╭─ ИЗВЛЕЧЕННЫЙ ТЕКСТ

Человек и дракон - Овчинников Всеволод Владимирович (читать книги бесплатно полностью .txt) 📗
Каждый камень в ущелье воспет в народных песнях и легендах. Но не только величественная красота этих мест служила тому причиной. С глубокой древности Хуанхэ была важным путем, связывающим восток и запад Китая.
Податное зерно из плодородных южных провинций перевозилось по Великому каналу, а потом по Желтой реке в древнюю столицу Китая — Чанъань.
Легко представить себе, каким роковым барьером оказывалась Саньмынься для утлых деревянных суденышек! На отвесных каменных стенах ущелья и сейчас можно заметить ряды квадратных отверстий. Это следы настила, по которому двигались вверх бурлаки, силясь перебороть стремительное течение. Многие из них срывались и гибли вместе с лодками в желтых водах Хуанхэ.
Такова старинная песня. Однако, попадая в Саньмынься, человек думает не только о неистовости стихии, но и о твердости человеческого духа.
Ниже Ворот Чертей, возле правого берега, видна одинокая скала. В малую воду она поднимается над рекой метров на семь. Зато в паводок среди клокочущих волн еле видна ее вершина. Кажется, тугая струя Хуанхэ вот-вот опрокинет, поглотит дерзкий утес, посмевший стать на ее пути. Но проходят века, тысячелетия, а он стоит среди бушующей стихии все так же непреклонно.
Об этом утесе сложены народные песни, написано много стихов. Камень Непреклонности издавна считается в Китае символом национального характера.
Желтая река была колыбелью китайской цивилизации. Много горя причинила она людям, селившимся на ее берегах.
Но не в противоборстве ли этим безжалостным ударам стихии сложились и окрепли национальные черты китайцев: их стойкость и трудолюбие, упорство и смелость?
«Раз есть Хуанхэ, значит, должны быть и люди, чтобы спорить с ней!»
Эту задорную фразу издавна любили повторять лодочники на Желтой реке. Утес на стремнине за Ущельем Трех Ворот они прозвали «Держи на меня». И в этом имени заключен и дерзкий вызов человека природе, и желание помериться силами с ней.
Много погибло кормчих, пока не открыли люди секрет Саньмынься: проходишь ворота — держи точно на Камень Непреклонности! Как ни страшен надвигающийся утес — отворачивать не смей. В тот миг, когда лодка готова вот-вот хрустнуть, словно яичная скорлупа, струя сама разделится надвое и пронесет суденышко мимо скалы. Не выдержишь, свернешь со стремнины — расшибет о подводные камни.
«Через Саньмынься трусу нет дороги!» — говорят рулевые.
Немало потомственных речников пришло на строительство гидроузла. В судьбах их крепко переплелось и прошлое Ущелья Трех Ворот, и его будущее.
Однажды, бродя по стройке, я подошел погреться к костру, приветливо дымившему на берегу. Холодный порывистый ветер нес тучи лёссовой пыли. По Хуанхэ плыло круглое сало, желтое, как и все на Желтой реке.

╰─

ЗАДАНИЯ:
A – Как, согласно тексту о Хуанхэ и ущелье Саньмынься, лодочники прозвали утес на стремнине за Ущельем Трех Ворот?
B – Продолжите текст о Хуанхэ и ущелье Саньмынься, начав сразу после его последнего предложения.

╭─ ВЫДЕРЖКИ ИЗ ЗАПИСЕЙ

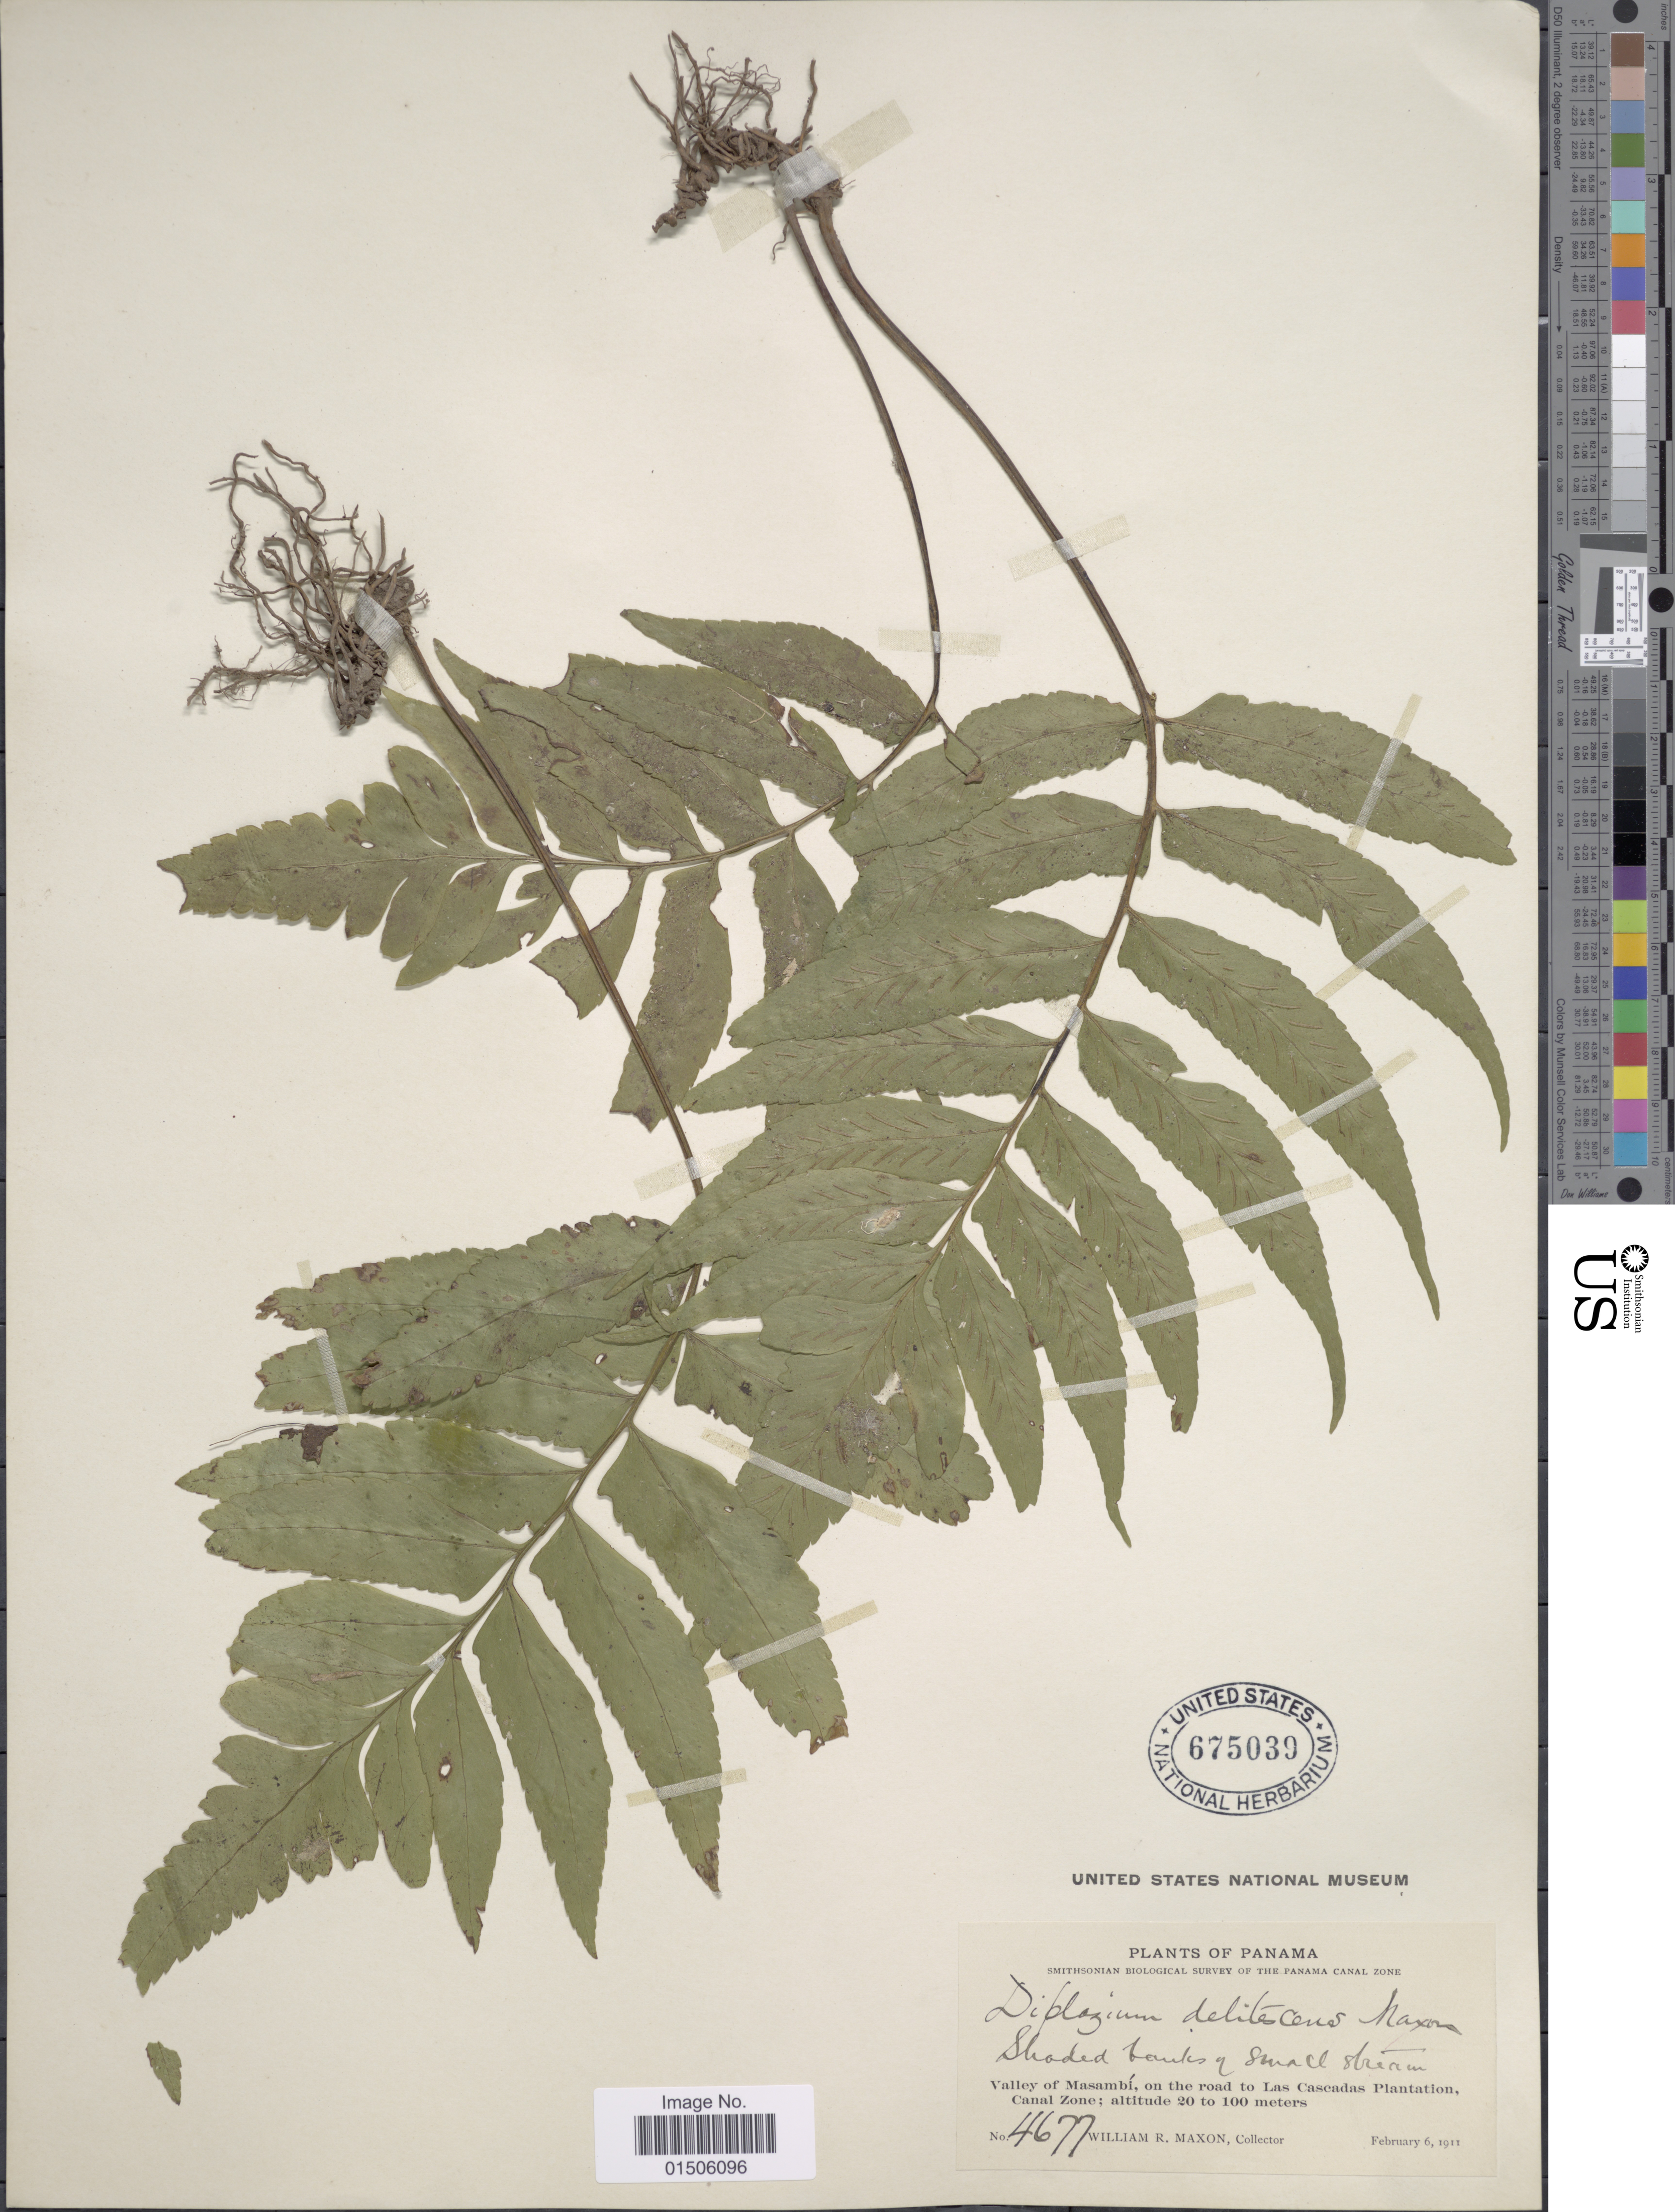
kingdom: Plantae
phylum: Tracheophyta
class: Polypodiopsida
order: Polypodiales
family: Aspleniaceae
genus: Asplenium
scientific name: Asplenium delitescens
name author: (Maxon) L.D. Gómez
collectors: W. R. Maxon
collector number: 4677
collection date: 1911-02-06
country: Panama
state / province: Colón / Panamá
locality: Shaded banks of small stream, Valley of Masambí, on the road to Las Cascadas Plantation, Canal Zone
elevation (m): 20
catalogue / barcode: US 675039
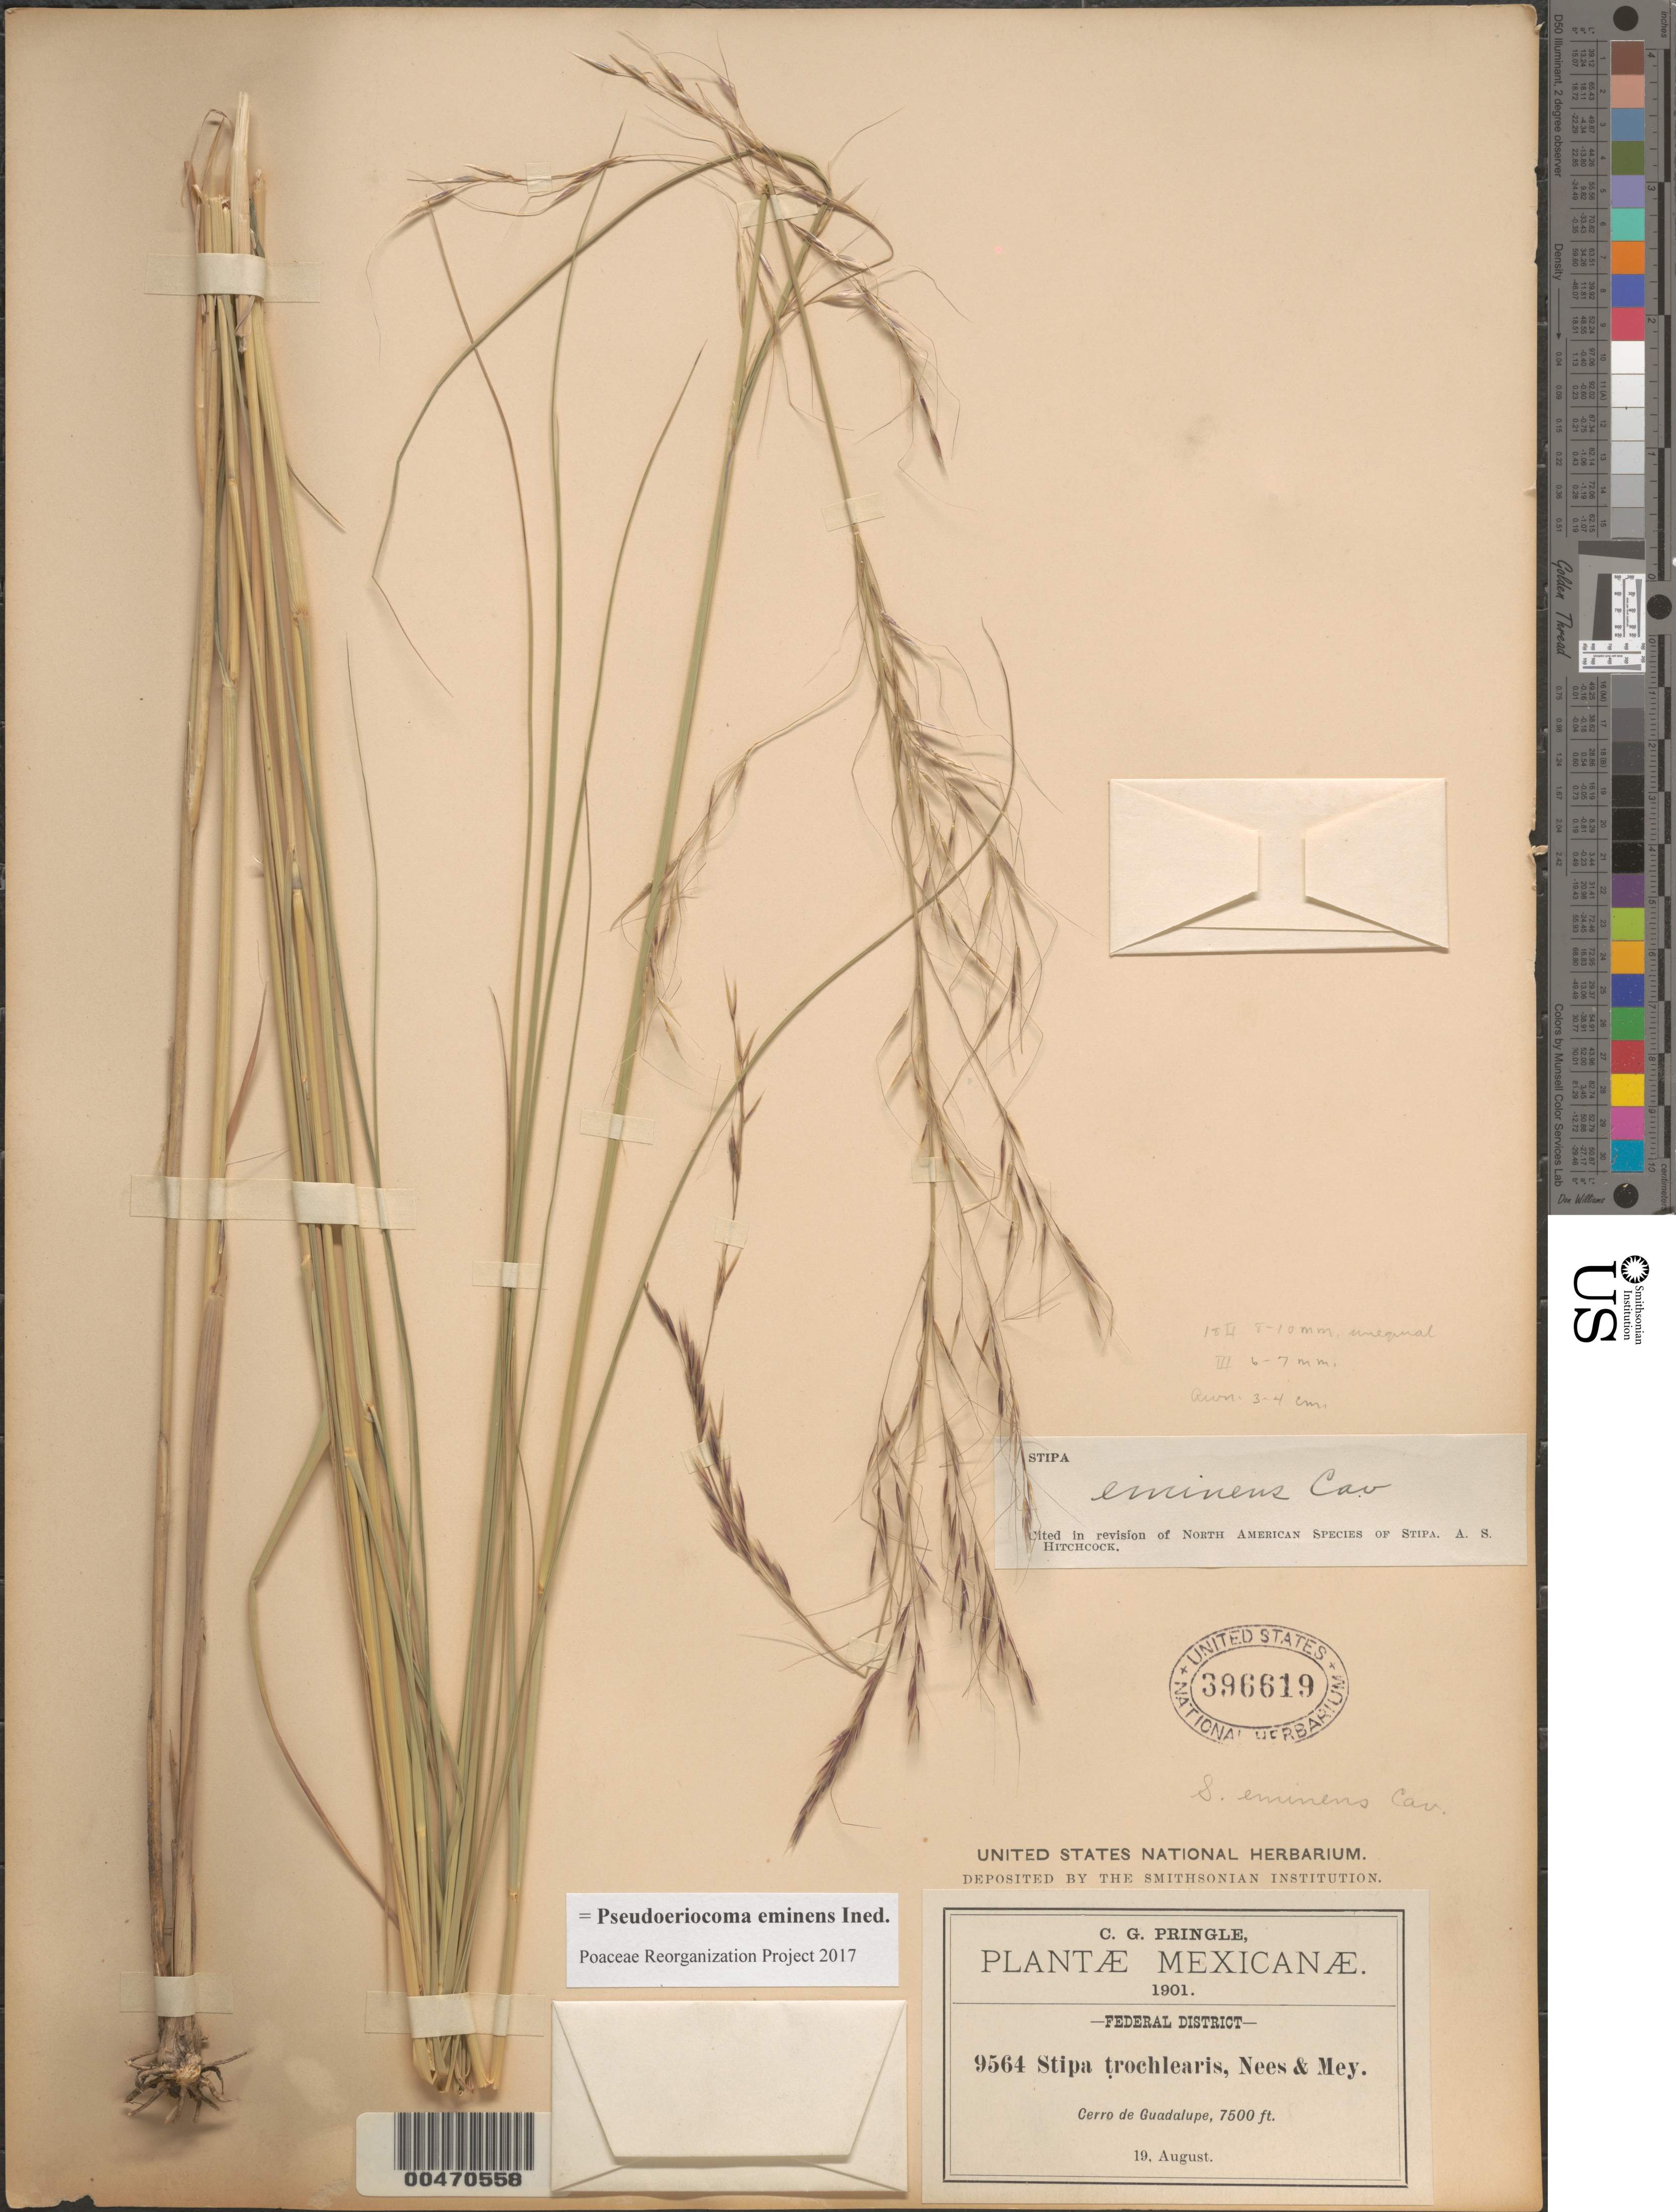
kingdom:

╰─

ОТВЕТЫ:
A – «Держи на меня».

B –
На огне кипело ведро со смолой. Несколько человек возились возле двух тупоносых лодок, вытащенных на отмель. У костра сидел угрюмый с виду старик, чинил снасть. Увидев меня, он слегка кивнул и молча продолжал свое дело. Разговор долго не клеился. Но мне все же удалось узнать, что старик плавает на реке с детства, а нынче руководит бригадой лодочников при геологическом отряде.
Так я познакомился с Чжан Синхэ, потомственным кормчим. Несколько вечеров просидели мы вместе в его землянке, вырытой в лёссовом обрыве.
Старый Чжан говорил о себе, но рассказ его заставлял задуматься о многом.
Утес на стремнине
Чтобы выйти на берег Хуанхэ, волей-неволей надо пересечь весь поселок. Чжан Синхэ шел нахмурившись, ничего не видя, кроме лёссовой пыли под ногами. Почти каждый встречный здоровался с ним. Но эти знаки внимания были неприятны старому лодочнику. «Только небось и разговоров теперь в поселке: Чжан-рулевой решил вернуться на реку, — думал он. — Сколько лет и торговцы и друзья с лодок упрашивали снова походить кормчим — не соглашался. Дал зарок — как гвоздь вбил. И вот на тебе!»
Чжану казалось, что люди оглядываются вслед ему, о чем-то перешептываются. Но, может быть, он преувеличивает? Может быть, это всего-навсего дань внимания прославленному рулевому? Ведь, пока есть Саньмынься, не переведется на Хуанхэ бесшабашное племя речников. Такие, как он, рулевой Чжан Синхэ, всегда будут в почете.
Хуанхэ — торговый путь. Всегда нужны были люди, чтобы вести лодки с товаром через Саньмынься. В поселке Шаньсянь, что повыше ущелья, постоянно ожидали подряда отчаянные лодочники. Они коротали время в маленьких харчевнях, сгрудившихся на берегу. Играли в кости, тянули из крошечных чашек подогретое вино.
Придя в Шаньсянь восемнадцатилетним парнем, Чжан Синхэ нашел много земляков. Те помогли ему наняться в артель. Впрочем, редко кому приходилось долго ждать работы. Отправка хлопка и соли в низовья Хуанхэ сулила солидные барыши. И, хотя торговцы каждый раз рисковали грузом, а лодочники — головой, торговля велась бойко.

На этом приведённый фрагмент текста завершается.